Her father had been devoted to them. Had sworn to go with her, if that’s what it meant to remain together and...

How often had her mother wished she’d made a different choice? If they’d gone and remained a family, in foreign lands with none to help them.

She swallowed thickly and needed a sip of milk to get it down at all.

“And your mother?” he asked, so gently that she could not even begrudge him the query.

Even if it meant a lump settled in her throat. When she could not help but look at the biscuits that were her mother’s favoured recipe with an ache so real she was certain a wound had opened anew.

“She died. A few years back. I do not know why.”
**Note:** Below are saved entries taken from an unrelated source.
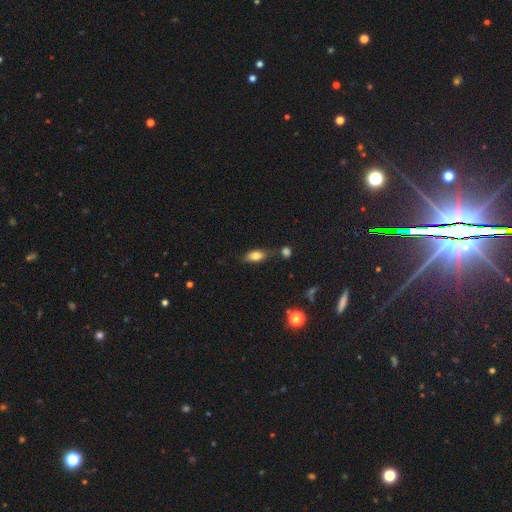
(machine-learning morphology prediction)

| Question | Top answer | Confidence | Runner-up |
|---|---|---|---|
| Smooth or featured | smooth | 77% | featured or disk (15%) |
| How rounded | in between | 85% | cigar-shaped (9%) |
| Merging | none | 69% | minor disturbance (18%) |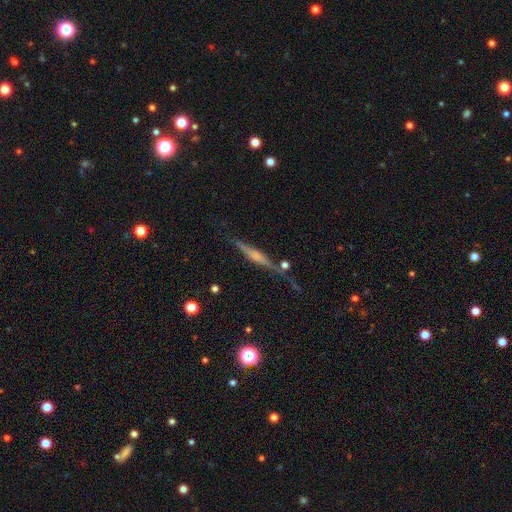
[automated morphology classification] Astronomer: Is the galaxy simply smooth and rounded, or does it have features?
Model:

She ignored the rest of her meal. Reached for the biscuit instead and allowed its sweetness to comfort her. A taste of home. Of being a girl again. When life was hard, but shared.

“I am sorry.”

It was not a trite offering. Something that good manners imprinted as a response, but meant.

Felt.

She nodded, strangely grateful for it. Firen had been much the same. That first, horrible venture into the market... after. When she’d asked in her usual bright manner where her mother was, and Wren could not speak the words.

“Thank you,” she murmured, playing with a crumb of biscuit. “I miss her. Every day.”

She did not know why she said that. Confessed it. He was too easy to talk to. A quiet presence that coaxed without pressing. That was content to sit, to think. To watch the beauty of the fields with no chatter.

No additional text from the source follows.